You have a new song, “Porn Acting.” Tell me a bit about how that song came to be and the meaning behind it.
That song came from me and my drummer actually being at Rick Rubin’s studio at Shangri-La, and we were just going back and forth on the bands we love and why we love them and figuring out what little nuances a band did that made them so good. For instance, “Porn Acting” is a homage to a Weezer record. It’s like, this is a Black kid doing Weezer, but without disrespecting the fact that Weezer was Weezer, and I’m not really into reviving something that was so definitively their thing. But I’m like, this bend in this guitar right here makes this sounds so good… People have this inclination that I’m pop-punk, and I really dislike it. But I get it, it’s because it’s an easy form of access where it’s just like, oh, there’s a lot of melodies and hooks and then there’s screaming, which in all formulas should definitely make pop-punk. I also don’t consider myself punk at all. People are like, “Oh, you’re a punk artist.” I’m like, no, because I know actual punks who live and breathe that. I’m a songwriter that likes specific things and I like tones and textures, so when we were making “Porn Acting” I wanted to make it a point to be like, “This isn’t that. Please don’t call it that. And if you do call it that, just understand that you’re wrong.”

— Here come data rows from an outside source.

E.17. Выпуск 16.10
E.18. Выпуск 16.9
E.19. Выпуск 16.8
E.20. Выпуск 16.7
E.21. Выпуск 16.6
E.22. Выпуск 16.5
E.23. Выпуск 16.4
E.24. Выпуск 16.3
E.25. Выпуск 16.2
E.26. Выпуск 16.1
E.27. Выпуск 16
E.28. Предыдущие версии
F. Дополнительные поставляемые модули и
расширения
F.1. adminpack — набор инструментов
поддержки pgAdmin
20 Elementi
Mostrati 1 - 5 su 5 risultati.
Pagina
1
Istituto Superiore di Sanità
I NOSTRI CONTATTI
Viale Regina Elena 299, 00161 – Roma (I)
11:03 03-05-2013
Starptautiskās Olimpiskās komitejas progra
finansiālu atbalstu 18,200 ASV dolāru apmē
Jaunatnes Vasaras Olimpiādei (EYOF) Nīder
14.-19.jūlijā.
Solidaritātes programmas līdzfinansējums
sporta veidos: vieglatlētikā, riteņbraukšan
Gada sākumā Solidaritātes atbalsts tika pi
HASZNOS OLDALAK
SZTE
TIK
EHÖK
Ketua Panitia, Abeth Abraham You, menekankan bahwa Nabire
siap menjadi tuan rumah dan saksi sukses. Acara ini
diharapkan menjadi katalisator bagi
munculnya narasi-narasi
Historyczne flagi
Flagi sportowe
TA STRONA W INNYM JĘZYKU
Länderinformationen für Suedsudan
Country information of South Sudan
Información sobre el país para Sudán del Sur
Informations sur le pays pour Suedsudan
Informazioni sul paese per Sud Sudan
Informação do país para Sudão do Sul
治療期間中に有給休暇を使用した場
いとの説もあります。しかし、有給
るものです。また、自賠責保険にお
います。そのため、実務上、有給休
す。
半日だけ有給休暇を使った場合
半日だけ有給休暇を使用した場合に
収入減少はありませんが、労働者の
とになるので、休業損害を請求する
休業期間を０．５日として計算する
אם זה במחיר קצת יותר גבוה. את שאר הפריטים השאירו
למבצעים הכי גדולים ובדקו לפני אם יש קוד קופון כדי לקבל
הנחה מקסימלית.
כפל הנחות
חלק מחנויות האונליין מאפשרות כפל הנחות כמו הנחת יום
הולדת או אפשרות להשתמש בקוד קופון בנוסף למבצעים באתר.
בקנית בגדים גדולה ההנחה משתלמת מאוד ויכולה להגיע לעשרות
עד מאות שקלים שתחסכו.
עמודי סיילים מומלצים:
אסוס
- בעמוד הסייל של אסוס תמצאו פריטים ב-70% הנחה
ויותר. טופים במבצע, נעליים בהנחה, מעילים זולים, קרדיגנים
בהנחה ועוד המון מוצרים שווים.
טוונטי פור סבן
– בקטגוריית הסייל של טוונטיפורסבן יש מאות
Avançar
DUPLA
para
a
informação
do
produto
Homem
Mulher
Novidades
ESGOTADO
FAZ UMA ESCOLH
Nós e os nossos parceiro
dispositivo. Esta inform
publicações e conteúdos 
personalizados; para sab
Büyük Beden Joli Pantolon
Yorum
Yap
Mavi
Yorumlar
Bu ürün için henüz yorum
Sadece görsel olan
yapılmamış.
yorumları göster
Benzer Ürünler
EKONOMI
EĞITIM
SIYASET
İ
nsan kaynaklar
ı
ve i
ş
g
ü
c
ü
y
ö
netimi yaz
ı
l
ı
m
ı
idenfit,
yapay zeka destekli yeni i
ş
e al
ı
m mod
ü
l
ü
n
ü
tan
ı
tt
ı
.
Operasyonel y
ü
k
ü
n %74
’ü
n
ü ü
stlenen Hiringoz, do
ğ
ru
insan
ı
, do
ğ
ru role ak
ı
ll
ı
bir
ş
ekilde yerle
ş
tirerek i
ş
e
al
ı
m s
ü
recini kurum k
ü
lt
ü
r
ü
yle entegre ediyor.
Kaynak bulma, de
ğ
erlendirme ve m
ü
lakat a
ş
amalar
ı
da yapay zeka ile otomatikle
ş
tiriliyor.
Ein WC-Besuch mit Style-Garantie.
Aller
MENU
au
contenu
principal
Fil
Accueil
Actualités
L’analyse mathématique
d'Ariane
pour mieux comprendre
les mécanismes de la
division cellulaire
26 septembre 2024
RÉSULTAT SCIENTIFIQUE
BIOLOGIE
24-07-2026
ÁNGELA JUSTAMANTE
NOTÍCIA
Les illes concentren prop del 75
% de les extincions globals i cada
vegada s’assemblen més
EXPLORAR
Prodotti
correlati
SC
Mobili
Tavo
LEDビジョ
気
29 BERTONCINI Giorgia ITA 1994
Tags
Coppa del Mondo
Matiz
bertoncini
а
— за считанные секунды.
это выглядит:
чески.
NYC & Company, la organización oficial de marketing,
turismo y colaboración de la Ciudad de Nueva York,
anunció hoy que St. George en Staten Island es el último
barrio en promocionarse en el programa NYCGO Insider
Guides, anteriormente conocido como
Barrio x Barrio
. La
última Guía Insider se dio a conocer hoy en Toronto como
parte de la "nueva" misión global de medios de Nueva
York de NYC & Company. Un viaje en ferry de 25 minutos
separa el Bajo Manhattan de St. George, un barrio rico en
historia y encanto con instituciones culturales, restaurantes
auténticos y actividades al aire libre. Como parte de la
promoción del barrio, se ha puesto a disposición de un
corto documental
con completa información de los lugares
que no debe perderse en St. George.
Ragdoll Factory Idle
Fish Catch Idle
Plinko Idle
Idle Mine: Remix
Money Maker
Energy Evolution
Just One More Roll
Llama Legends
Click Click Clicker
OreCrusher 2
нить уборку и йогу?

How are you hoping to change the landscape of music today?
I want to start a whole institution where we have low-income kids come play instruments for a full summer, like a summer camp for music, and then they get to take the instrument home and also get to come work in the summer camp for their school service hours. I feel like it will bring Black, white, Hispanic, Pacific Islander, Asian, whoever all together in a melting pot where it lessens the gap of divisiveness, and that’s the mission statement of what I want to do. My own School of Rock.